Loss of messages While Stream Processing Example

Assume you are working a stream processing service that is consuming a stream of messages from one source and after processing, publishing events to a Kafka Topic.

Also, we are not having any dead letter queue where we can back up the messages. In case our Kafka is down for a fraction of a second you are going to lose the message which is consumed from the stream as you can’t go back.

What are the options to avoid messages getting Lost?

Here is what in my opinion would be a handful of options to avoid the loss of messages.

Retry approach in case volume is low
Implement a dead letter queue if possible ( not cost effective)
Use a database to put the records/events and replay them when Kafka is Up

Using Retries

Sometimes, the external dependencies might take longer than usual to respond due to the service might be down for a few reasons like network outage, server down, or other unknown issues. In that case, we can expect a few exceptions or error conditions to be thrown from the service we are calling. For e.g. consider the below pseudo-code example which expects a Response but there is a chance the method might return an exception:

public String methodWhichCallsExternalAPI() throws Exception {
        if (responseFromAPI) {
            return "Response From API";
        } else {
            throw new Exception();
        }
    }

The simplest way to put a retry is by looping over the method and retrying until we get a successful response or exhaust the number of retries.

There are a lot of patterns that handle retries in a standard way. spring-retry Is one of the ways to implement Retries in a standard way. I am borrowing an Example from baeldung blog. We just need a couple of annotations to enable retries on the service and methods we want to behave in a retry way. We need to specify a class of exception we are expecting e.g.
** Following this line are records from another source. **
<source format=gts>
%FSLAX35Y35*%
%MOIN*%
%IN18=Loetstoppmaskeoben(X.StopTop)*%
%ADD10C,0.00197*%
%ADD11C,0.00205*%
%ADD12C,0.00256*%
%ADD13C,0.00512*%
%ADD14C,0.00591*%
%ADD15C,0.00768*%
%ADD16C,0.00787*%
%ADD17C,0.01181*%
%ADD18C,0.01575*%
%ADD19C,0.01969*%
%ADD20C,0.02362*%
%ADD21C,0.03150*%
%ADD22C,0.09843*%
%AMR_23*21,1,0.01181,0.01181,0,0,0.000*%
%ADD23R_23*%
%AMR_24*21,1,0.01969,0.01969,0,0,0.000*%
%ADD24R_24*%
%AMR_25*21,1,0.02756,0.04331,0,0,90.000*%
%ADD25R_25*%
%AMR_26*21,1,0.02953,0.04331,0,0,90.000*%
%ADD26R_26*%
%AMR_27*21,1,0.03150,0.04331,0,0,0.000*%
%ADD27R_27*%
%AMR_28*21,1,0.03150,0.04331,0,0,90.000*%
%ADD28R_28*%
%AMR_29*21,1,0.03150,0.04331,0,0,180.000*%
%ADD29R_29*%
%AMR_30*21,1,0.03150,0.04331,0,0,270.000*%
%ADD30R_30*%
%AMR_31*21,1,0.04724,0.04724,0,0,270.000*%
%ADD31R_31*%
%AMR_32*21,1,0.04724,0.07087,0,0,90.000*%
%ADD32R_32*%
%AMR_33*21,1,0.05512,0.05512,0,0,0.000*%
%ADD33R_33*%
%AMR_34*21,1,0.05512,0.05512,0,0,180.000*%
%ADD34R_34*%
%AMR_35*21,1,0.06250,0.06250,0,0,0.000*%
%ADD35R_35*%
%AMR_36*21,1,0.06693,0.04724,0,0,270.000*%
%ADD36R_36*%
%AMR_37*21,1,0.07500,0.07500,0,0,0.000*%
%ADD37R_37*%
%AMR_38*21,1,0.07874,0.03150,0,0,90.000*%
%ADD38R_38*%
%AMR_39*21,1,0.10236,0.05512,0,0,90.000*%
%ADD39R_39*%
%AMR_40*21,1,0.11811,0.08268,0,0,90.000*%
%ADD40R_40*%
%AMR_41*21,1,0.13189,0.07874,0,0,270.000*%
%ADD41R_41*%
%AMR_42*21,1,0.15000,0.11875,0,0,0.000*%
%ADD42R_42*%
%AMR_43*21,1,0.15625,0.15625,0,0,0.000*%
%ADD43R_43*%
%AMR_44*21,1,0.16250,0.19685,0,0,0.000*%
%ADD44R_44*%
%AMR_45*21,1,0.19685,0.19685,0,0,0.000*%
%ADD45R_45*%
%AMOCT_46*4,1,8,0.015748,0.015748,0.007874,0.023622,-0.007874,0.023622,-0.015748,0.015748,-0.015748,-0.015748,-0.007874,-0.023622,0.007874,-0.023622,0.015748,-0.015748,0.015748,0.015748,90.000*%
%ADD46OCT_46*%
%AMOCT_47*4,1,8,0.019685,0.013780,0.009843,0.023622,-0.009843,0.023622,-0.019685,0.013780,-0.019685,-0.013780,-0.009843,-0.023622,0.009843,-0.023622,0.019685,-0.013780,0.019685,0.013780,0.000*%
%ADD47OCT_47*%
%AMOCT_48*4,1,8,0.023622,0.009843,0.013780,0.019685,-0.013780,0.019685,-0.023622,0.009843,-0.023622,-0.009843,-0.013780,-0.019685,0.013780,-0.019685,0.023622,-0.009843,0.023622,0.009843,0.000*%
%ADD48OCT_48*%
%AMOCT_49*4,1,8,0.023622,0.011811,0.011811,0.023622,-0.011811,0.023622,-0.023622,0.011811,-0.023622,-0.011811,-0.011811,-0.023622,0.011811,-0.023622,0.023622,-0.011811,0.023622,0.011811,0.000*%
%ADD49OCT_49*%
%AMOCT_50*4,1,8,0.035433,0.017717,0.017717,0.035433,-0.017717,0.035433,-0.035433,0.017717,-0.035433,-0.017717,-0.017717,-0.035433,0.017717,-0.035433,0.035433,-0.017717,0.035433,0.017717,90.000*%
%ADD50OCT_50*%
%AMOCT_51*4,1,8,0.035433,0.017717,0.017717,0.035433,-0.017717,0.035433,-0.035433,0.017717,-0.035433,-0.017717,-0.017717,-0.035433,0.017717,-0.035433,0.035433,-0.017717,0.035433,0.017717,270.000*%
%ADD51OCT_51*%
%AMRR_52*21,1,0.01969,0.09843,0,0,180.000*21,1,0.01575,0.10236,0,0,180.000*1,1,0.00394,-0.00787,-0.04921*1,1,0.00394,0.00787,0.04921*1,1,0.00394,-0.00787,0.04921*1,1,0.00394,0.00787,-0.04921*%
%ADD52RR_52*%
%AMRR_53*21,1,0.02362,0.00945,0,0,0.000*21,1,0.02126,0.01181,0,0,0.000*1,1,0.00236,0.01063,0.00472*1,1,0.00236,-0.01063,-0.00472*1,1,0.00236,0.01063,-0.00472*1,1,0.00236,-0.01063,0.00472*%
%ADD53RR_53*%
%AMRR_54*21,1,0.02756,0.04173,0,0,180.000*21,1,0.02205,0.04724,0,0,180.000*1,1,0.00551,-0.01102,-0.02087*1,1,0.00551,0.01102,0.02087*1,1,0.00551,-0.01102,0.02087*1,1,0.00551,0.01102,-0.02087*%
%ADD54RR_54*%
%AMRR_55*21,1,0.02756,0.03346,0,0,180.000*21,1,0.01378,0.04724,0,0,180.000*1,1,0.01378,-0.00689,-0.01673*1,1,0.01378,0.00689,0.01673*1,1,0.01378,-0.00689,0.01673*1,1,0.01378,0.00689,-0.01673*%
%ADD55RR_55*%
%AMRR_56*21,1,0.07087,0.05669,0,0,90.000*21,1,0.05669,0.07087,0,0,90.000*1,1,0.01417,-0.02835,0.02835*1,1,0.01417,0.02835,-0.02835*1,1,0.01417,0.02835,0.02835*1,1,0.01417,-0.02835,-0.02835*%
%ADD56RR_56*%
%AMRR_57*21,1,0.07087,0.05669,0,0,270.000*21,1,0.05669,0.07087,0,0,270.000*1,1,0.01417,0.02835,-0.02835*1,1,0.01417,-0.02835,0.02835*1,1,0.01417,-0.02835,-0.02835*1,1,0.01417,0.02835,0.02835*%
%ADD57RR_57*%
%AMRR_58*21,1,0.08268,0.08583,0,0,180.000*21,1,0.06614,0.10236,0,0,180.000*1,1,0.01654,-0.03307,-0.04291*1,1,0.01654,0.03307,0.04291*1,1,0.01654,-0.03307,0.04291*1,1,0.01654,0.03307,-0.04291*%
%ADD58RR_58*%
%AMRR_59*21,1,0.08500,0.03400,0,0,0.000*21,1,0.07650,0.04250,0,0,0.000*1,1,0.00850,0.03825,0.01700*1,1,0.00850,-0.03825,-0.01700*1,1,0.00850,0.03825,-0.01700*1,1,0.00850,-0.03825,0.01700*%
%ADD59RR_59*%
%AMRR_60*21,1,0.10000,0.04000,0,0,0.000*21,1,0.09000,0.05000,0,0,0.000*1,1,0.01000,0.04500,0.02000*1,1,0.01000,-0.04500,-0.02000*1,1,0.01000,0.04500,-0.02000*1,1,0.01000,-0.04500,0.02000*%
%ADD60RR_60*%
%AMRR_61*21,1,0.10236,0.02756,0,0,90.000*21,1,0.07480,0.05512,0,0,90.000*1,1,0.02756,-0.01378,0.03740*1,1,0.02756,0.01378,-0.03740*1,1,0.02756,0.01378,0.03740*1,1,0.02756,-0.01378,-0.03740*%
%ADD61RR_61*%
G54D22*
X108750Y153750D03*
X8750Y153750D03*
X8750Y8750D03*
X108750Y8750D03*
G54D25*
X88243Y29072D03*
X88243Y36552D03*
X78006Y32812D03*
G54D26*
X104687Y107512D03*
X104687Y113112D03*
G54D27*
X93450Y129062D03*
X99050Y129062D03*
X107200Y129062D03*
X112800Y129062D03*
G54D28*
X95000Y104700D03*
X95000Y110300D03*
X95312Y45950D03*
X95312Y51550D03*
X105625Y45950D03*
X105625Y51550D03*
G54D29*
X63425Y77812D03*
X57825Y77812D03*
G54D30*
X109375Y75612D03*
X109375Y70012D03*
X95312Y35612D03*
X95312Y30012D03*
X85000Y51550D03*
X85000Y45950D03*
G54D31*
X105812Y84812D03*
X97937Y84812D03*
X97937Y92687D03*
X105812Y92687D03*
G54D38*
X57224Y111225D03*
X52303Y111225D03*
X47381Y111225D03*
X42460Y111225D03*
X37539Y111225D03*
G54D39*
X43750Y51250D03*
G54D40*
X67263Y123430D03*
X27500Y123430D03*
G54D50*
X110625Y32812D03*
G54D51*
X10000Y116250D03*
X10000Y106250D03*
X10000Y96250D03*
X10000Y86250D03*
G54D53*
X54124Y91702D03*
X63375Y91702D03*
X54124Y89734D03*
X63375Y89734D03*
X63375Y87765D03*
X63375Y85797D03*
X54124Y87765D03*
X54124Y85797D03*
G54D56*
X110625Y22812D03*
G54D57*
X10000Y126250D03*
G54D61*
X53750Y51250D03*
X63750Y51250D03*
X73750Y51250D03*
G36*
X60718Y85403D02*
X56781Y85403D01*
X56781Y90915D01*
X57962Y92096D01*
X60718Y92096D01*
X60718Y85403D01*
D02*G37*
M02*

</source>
RuntimeException

@Service
public interface MyService {
    @Retryable(value = RuntimeException.class)
    void retryService(String sql);
}

Once the annotation is there, The method annotated with @Retryable will retry the method.

Using Dead Letter Queues

As per wiki, here is how a dead letter queue is defined.
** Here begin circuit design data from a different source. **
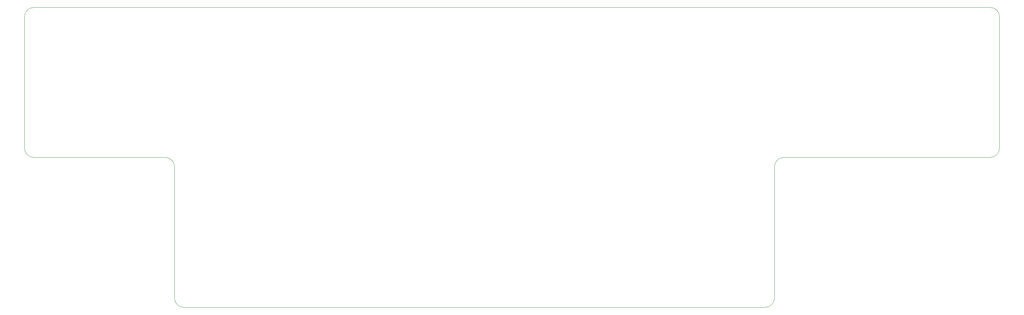
<source format=gm1>
G04 #@! TF.GenerationSoftware,KiCad,Pcbnew,(6.0.0-0)*
G04 #@! TF.CreationDate,2022-03-08T07:19:16-08:00*
G04 #@! TF.ProjectId,unisplit_orthosteno,756e6973-706c-4697-945f-6f7274686f73,rev?*
G04 #@! TF.SameCoordinates,Original*
G04 #@! TF.FileFunction,Profile,NP*
%FSLAX46Y46*%
G04 Gerber Fmt 4.6, Leading zero omitted, Abs format (unit mm)*
G04 Created by KiCad (PCBNEW (6.0.0-0)) date 2022-03-08 07:19:16*
%MOMM*%
%LPD*%
G01*
G04 APERTURE LIST*
G04 #@! TA.AperFunction,Profile*
%ADD10C,0.050000*%
G04 #@! TD*
G04 APERTURE END LIST*
D10*
X27781250Y-62706250D02*
X27781250Y-96043750D01*
X275431250Y-96043750D02*
X275431250Y-62706250D01*
X273050000Y-60325000D02*
X30162500Y-60325000D01*
X30162500Y-98425000D02*
X63500000Y-98425000D01*
X65881250Y-100806250D02*
X65881250Y-134143750D01*
X68262500Y-136525000D02*
X215900000Y-136525000D01*
X218281250Y-134143750D02*
X218281250Y-100806250D01*
X220662500Y-98425000D02*
X273050000Y-98425000D01*
X65881250Y-134143750D02*
G75*
G03*
X68262500Y-136525000I2381250J0D01*
G01*
X30162500Y-60325000D02*
G75*
G03*
X27781250Y-62706250I0J-2381250D01*
G01*
X275431250Y-62706250D02*
G75*
G03*
X273050000Y-60325000I-2381250J0D01*
G01*
X273050000Y-98425000D02*
G75*
G03*
X275431250Y-96043750I0J2381250D01*
G01*
X27781250Y-96043750D02*
G75*
G03*
X30162500Y-98425000I2381250J0D01*
G01*
X65881250Y-100806250D02*
G75*
G03*
X63500000Y-98425000I-2381250J0D01*
G01*
X220662500Y-98425000D02*
G75*
G03*
X218281250Y-100806250I0J-2381250D01*
G01*
X215900000Y-136525000D02*
G75*
G03*
X218281250Y-134143750I0J2381250D01*
G01*
M02*

</source>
In message queueing the dead letter queue is a service implementation to store messages that meet one or more of the following criteria: Message that is sent to a queue that does not exist. Queue length limit exceeded. Message length limit exceeded. Message is rejected by another queue exchange.

In our example, processing of the message is complete but if we can’t publish it to Kafka topic, we can adapt to the dead letter queue pattern in this example only if we redirect our stream to a queue without processing the messages to a queue which supports DLQ. A lot of queues and pub/sub offerings implement the concept of DLQ. e.g. Amazon SQS. Rabbit MQ, Kafka, Active MQ etc.

Unfortunately, we are not using any of these at the consumer end. Otherwise, it would have been a solution for our case.

Persisting Events when not Processing

There is another option that can save us from losing messages in case we are not processing. Here is how:

Consider each incoming stream record as event.
Try processing the record
Retry with a number of attempts
In case of processing stil fails, persist that record to a storage (derby, RDBMS, Mongo), I would rather choose a elastic storage which can be scaled especially when not sure how much time the failure situation is going to be persisted and volume of stream is high.

In the given example scenario at the beginning of the blog, In the failure scenario would persist the records in the database when Kafka is not up and as soon as we started getting the failure message as depicted below.

When any external dependency starts giving the success response, we can replay all the events we have processed and persisted in the database so that all messages that failed to publish can be republished.

Note

The above approach will work properly as long as the ordering of the messages being processed does matter. If we need ordering, we can probably add a persistent queue in between the stream and the stream processing service.

Hope you find the workarounds a fit in case you find a failure scenario. Feel free to suggest/propose new designs.